Requirement. Pick up the circuit padding review thread below after its final post and continue it in the same voice.
::: Page extract :::
I rebased everything onto 0.3.6 and organized the commits in a similar order to how we reviewed in Mexico. Strongly recommend reviewing it in commit order.
WARNING: The github PR UI is showing the commits in timestamp or some other random ordering. Reviewing in commit hash order is best. I have no idea how to change the github ordering. :/
I started doing the review, and I put some general comments in github. I'm far from done.
I also started testing it with chutney and it seems to work pretty nicely. I have some local changes that add some extra logs, but I'm gonna push them after I do more testing.
Mike, you have any tips for more effective testing of this feature?
Nickm -- the branch's commits are in recommended review order. Note that github reorders them by timestamp in its UI, which is not the right order to look at it. The right order is in the git hash-parent history.
The last few days I've been focusing on using Riastradh's better probability distribution formulas as part of circuitpadding. Current work can be found in https://github.com/torproject/tor/pull/533.
Next steps in this area:
Fix the remaining compiler warnings.
~~Figure out if we want to keep the stochastic tests or not. Need to understand more about their failure rates, and also they are quite slow. Maybe I can put them into the slow test category which AFAIK is not run by the CI. We still get to run the numerical tests. ~~Moved stochastic warnings to test-slow. I will open a ticket to figure out what to do about them.
~Address various XXXs (e.g. geometric distr needs to conform to the API as well). ~~Resolved a few of them, the rest we can open tickets for.
Do further documentation.
~~Ensure that the API consumer circpad_distribution_sample() works well in terms of using the prob distributions correctly. ~~Added a basic test for uniform distribution circuit padding delay sampling.
Fix coding style of prob distr code because it's different from Tor's and make check-spaces is freaking out.
The new files were ported to Tor quite hastily. Ensure that they are proper wrt header file etc. Also fix the copyrights etc.
All remaining tasks above have been resolved. I pushed the code in !adaptive_padding-prob-distr-tests and pending review from Riastradh. After review has been done, I will squash into something presentable along with the rest of the #28142 (moved) branch. I will also open some tickets for leftover optional work in this area.
::: Collected material :::
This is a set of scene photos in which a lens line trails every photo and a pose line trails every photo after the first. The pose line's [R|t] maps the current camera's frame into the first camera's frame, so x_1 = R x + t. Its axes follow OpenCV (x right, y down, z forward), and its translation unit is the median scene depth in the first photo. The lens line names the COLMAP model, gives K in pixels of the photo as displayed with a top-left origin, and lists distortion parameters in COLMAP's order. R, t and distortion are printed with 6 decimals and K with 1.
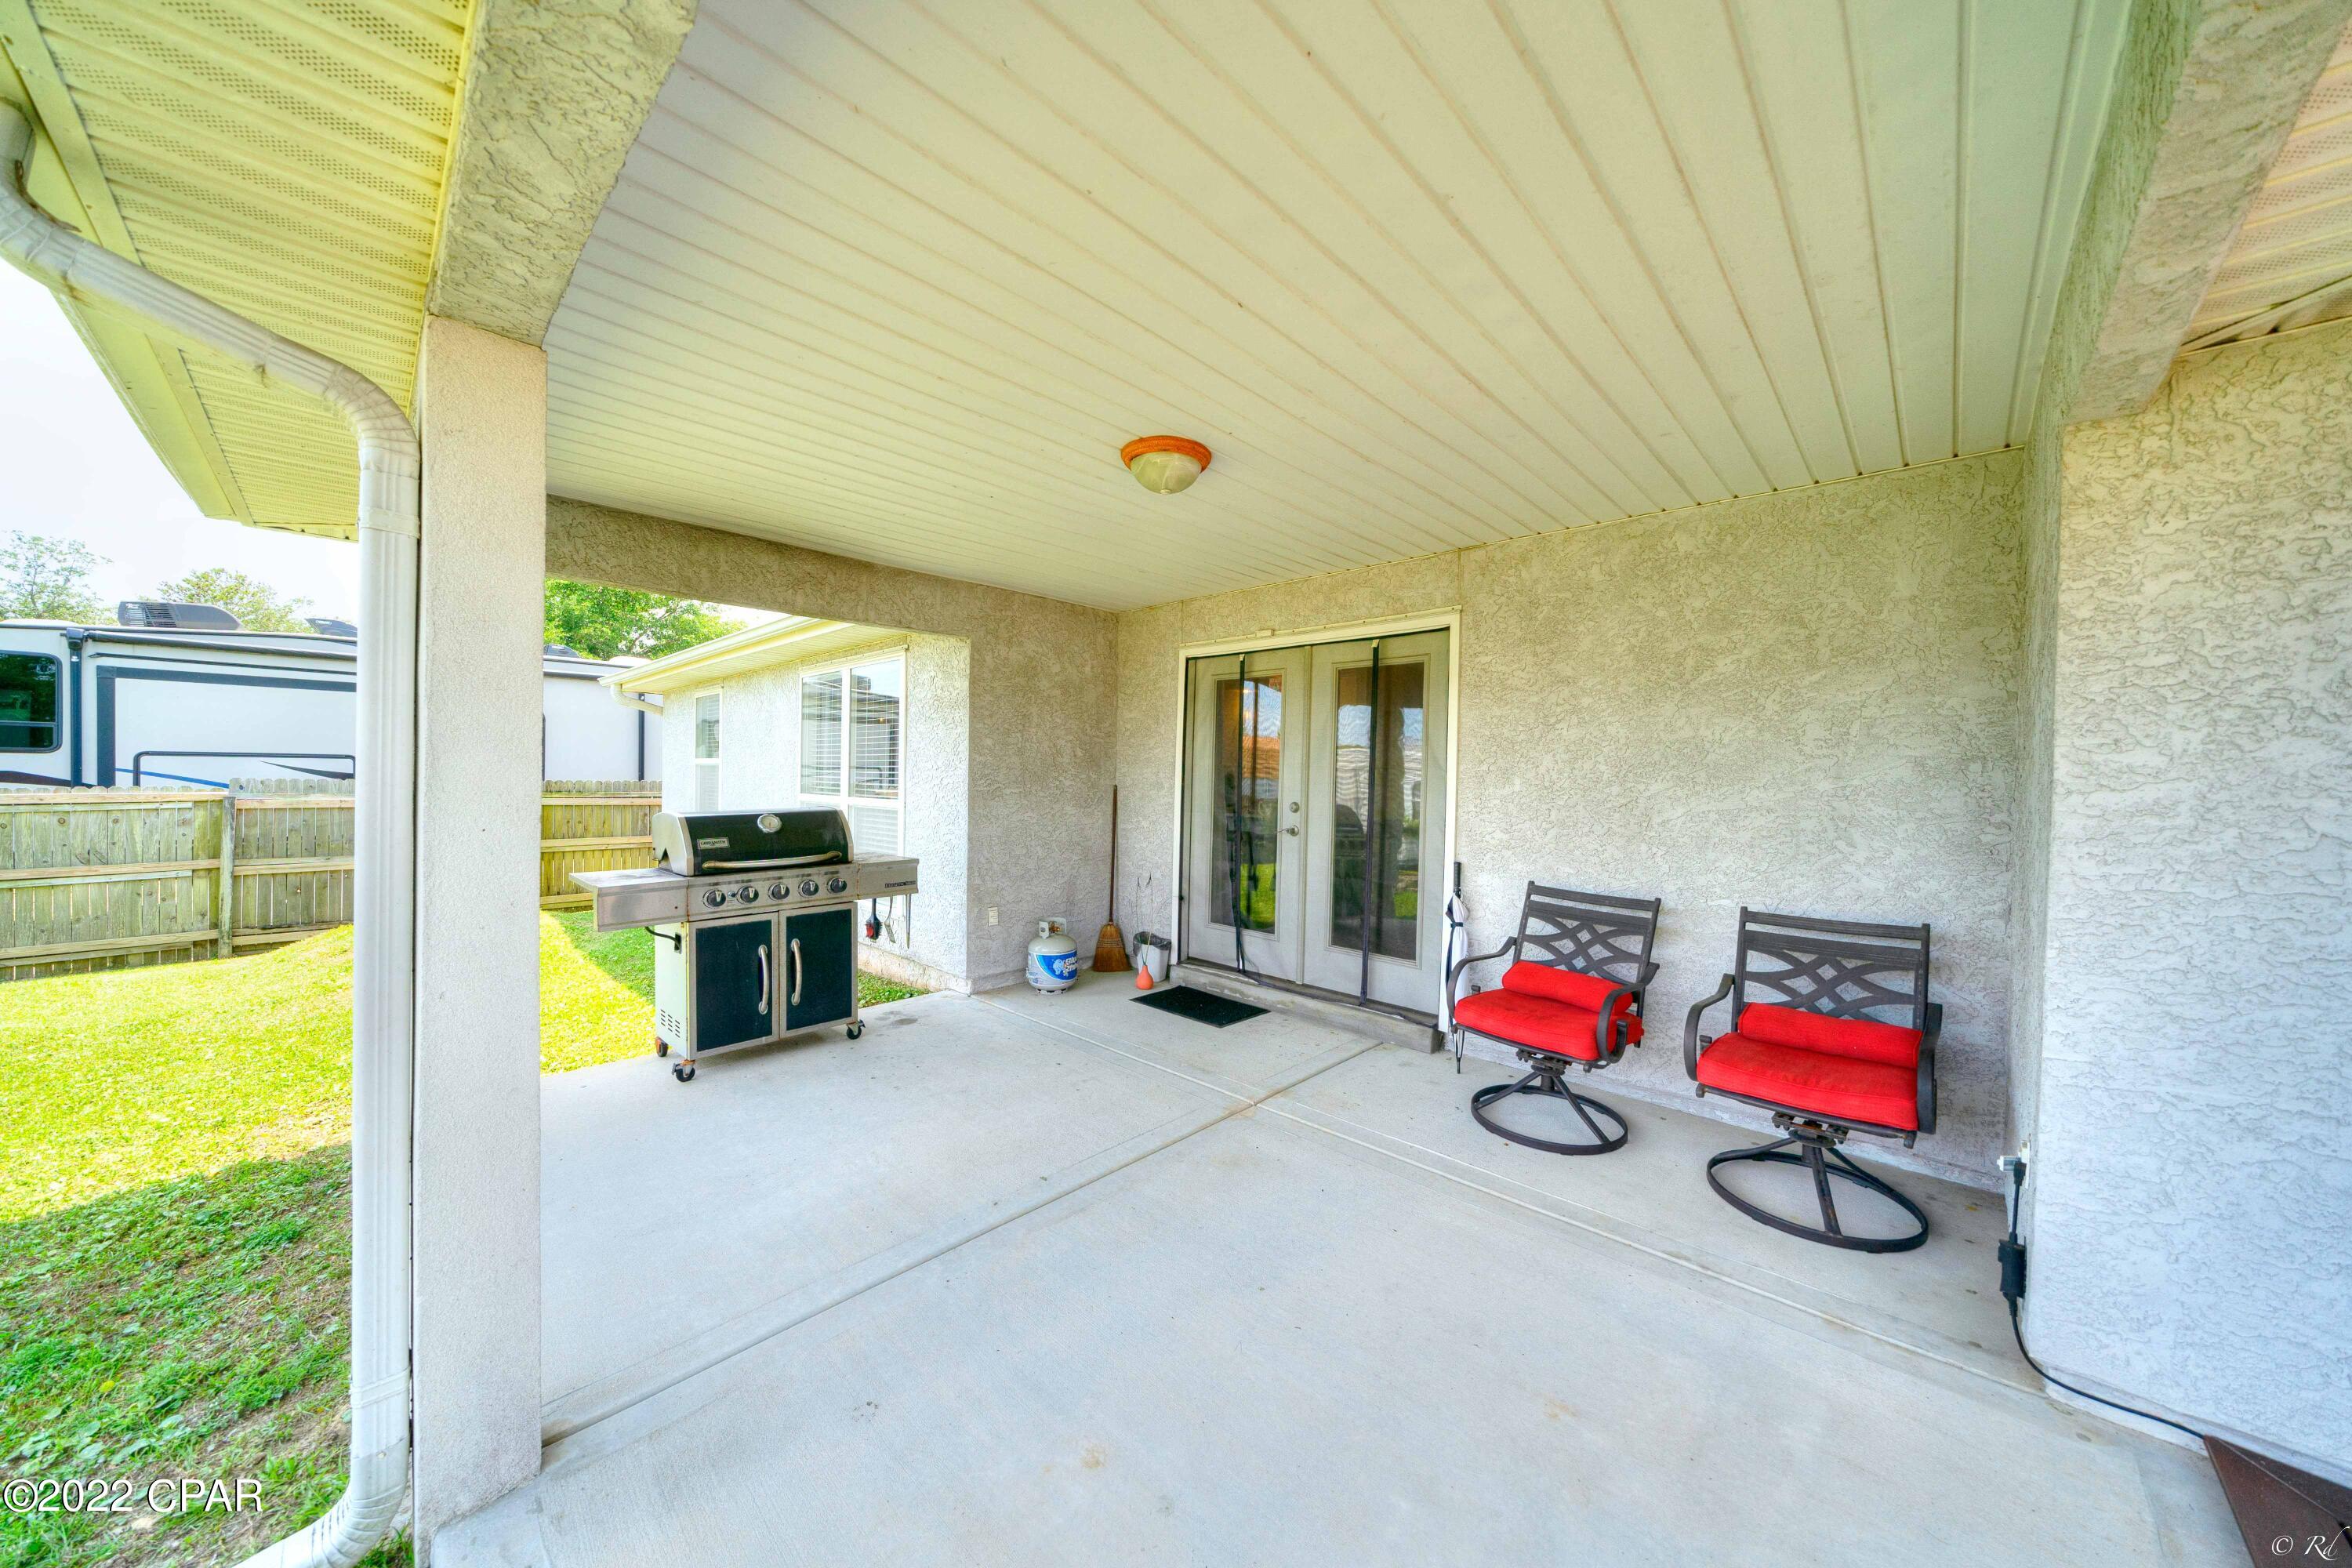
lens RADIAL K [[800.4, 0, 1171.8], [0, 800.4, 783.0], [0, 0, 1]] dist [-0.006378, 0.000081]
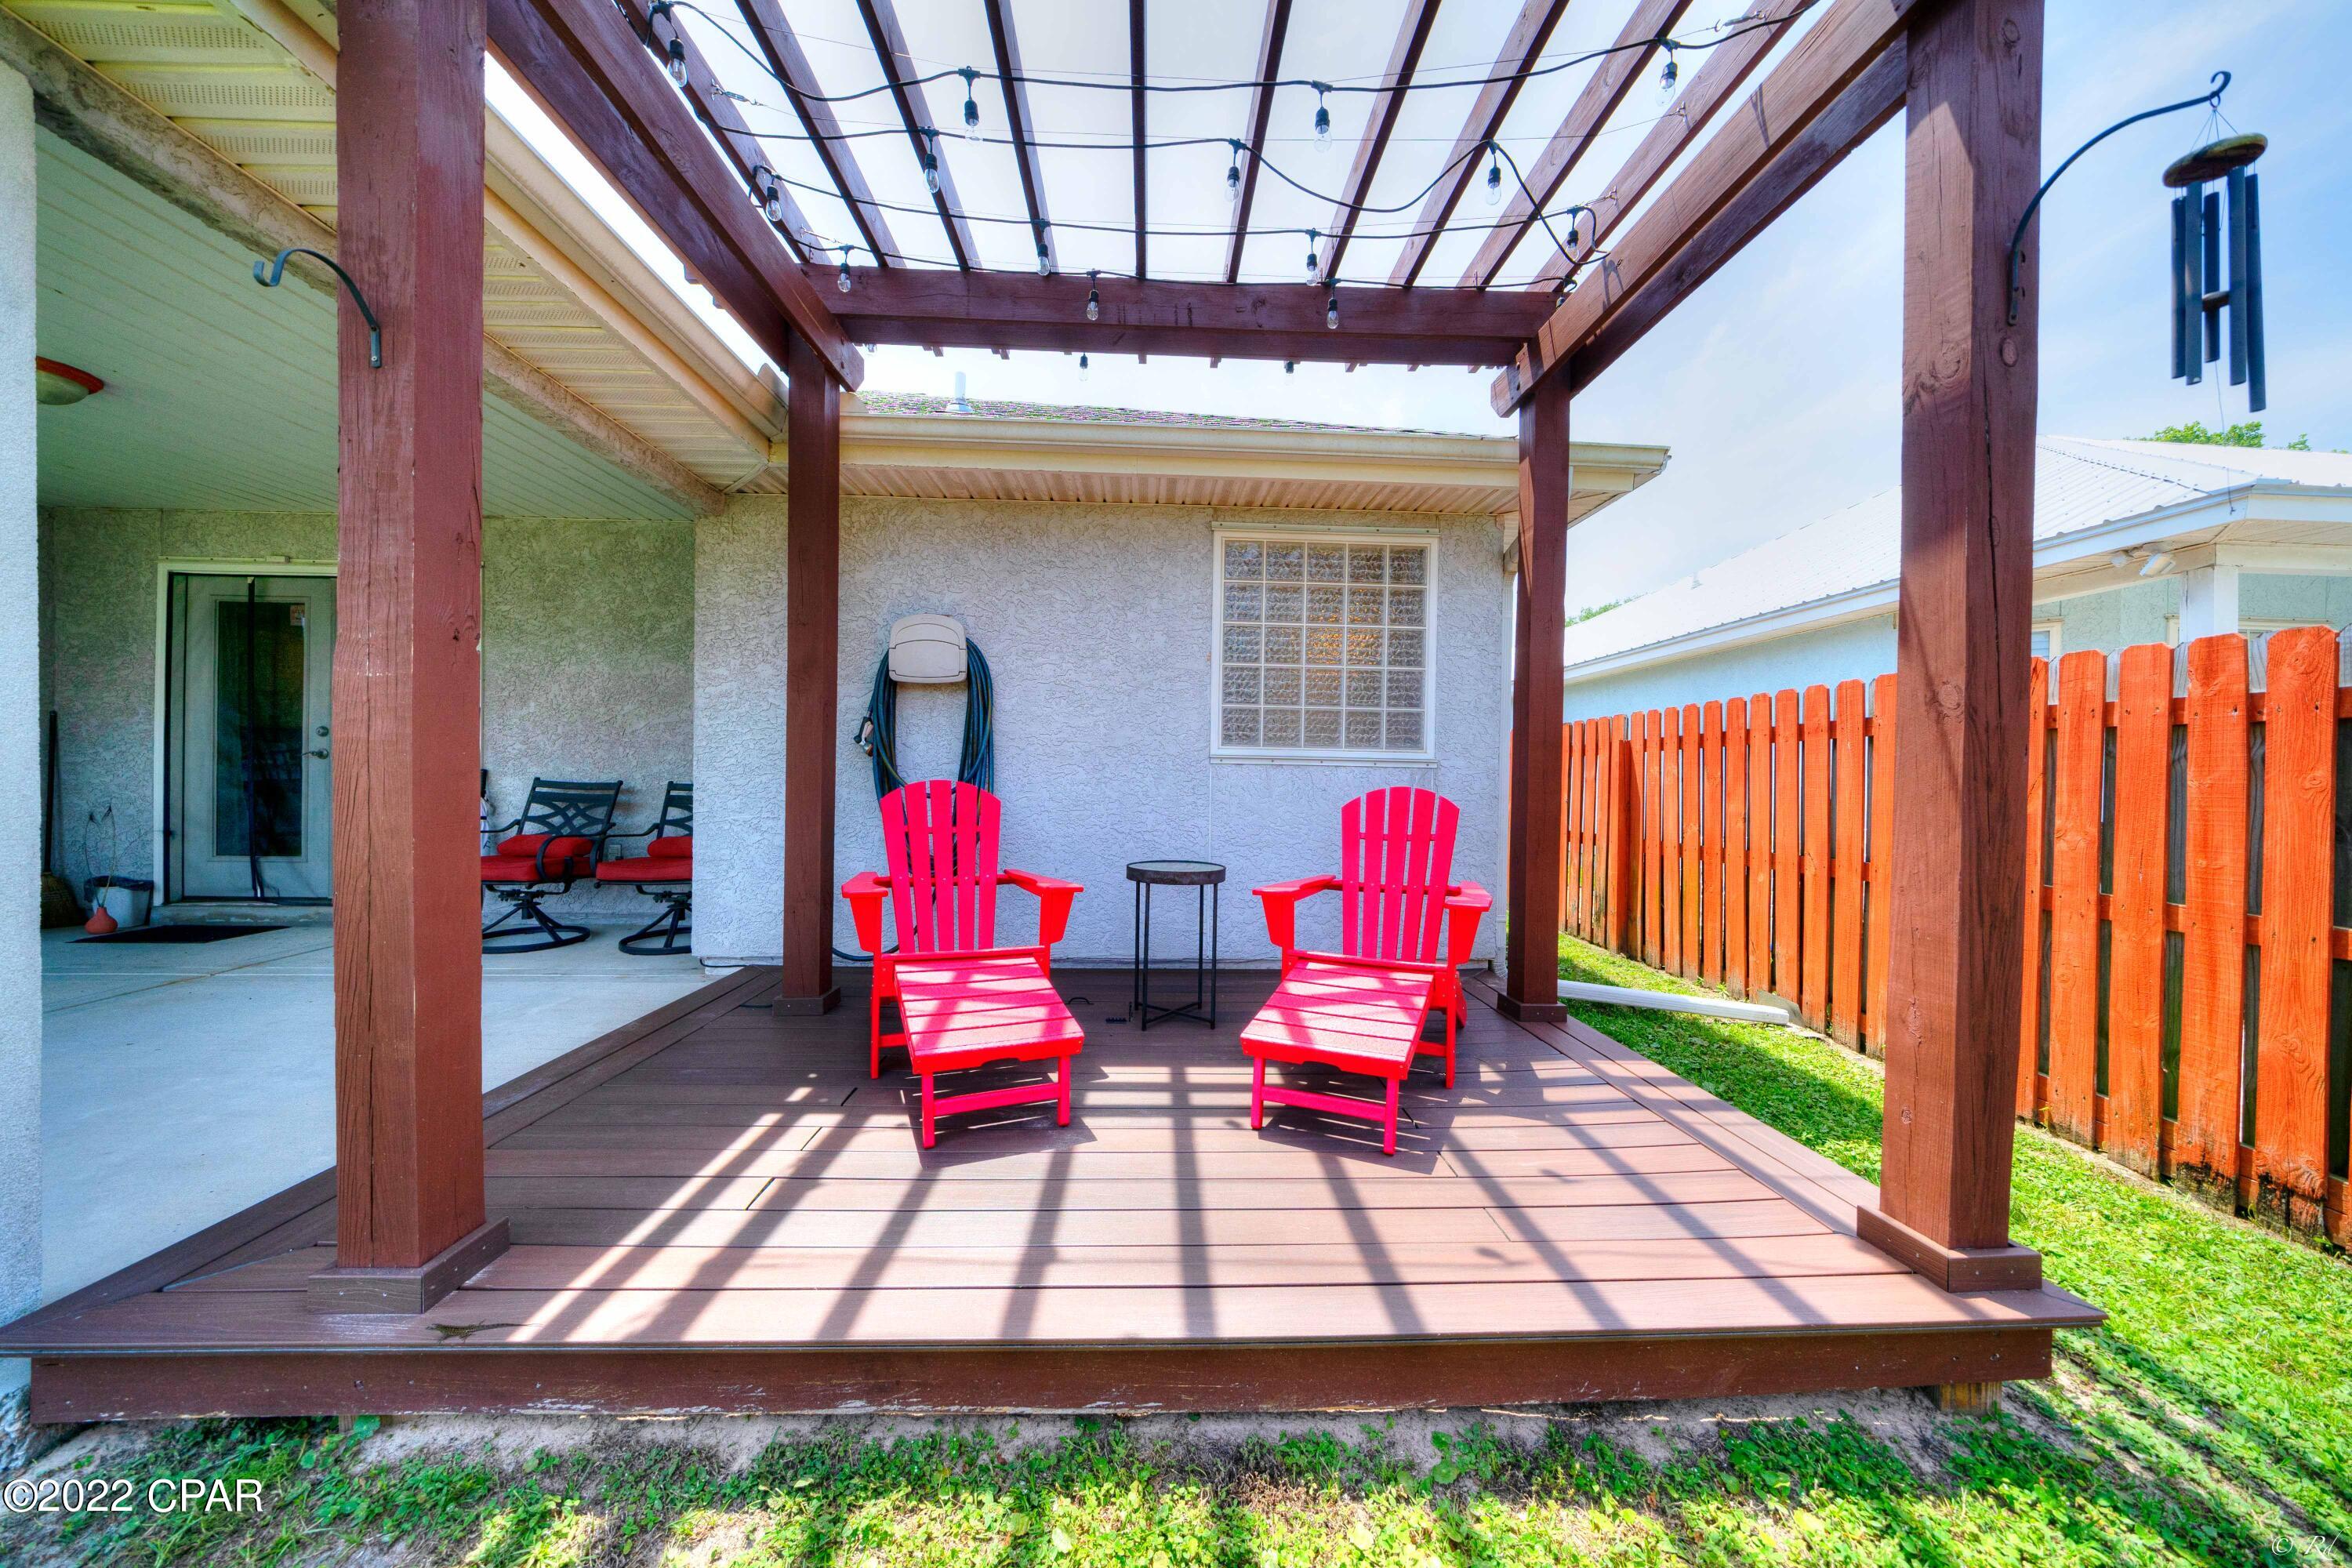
:::
Reply.
FYI: a part of this work, namely the uniform ^^[0,1^^] sampler used throughout, is echoed in #23061 (moved). Just letting you know in case you want to avoid the duplication sooner rather than later.
use separate functions for floor and ceiling instead of one with a boolean parameter; and
convert assert to tor_assert.
With these patches, the only remaining complaints from make check are:
lines that are too long because they contain URLs that are too long; and
includes that are not allowed because of missing .may_include or something.
I'm not sure what the best way to address these is -- break the URLs, or add an override; update .may_include, or move files around -- so I'll leave that up to you folks to decide.
Disable the current machine so that we don't merge it as on-by-default.
After this we can give it back to Nick for another round of review.
Mike, when you come back can you start crunching through the list of unittests apart from the two I mentioned above? And also perhaps go through the GH PR#461 review for more unanswered points? And also check the pull request above to see the integration of Riastradh's work? Let's also meet in IRC at some point to coordinate further.
Ok I looked at the branches a bit.. One issue is that there are a fair amount of fixups I still need to do for Nick's remaining comments on PR#461.. So I'm trying to decide how to do them. For sanity/cleanliness I think the answer is to squash everything down in PR#547 into a fresh PR, and do the fixups for Nick from PR#461 on top of that branch. There is the question of how to handle the new commits you're adding asn, to make those easy for Nick to review. Some of them look like they could be squashed back into circuitpadding.c. The test ones can probably remain their own commit.
Do you have any other preference for how to do this? Or want to reorg the branch how you prefer? Otherwise I will do that my tomorrow.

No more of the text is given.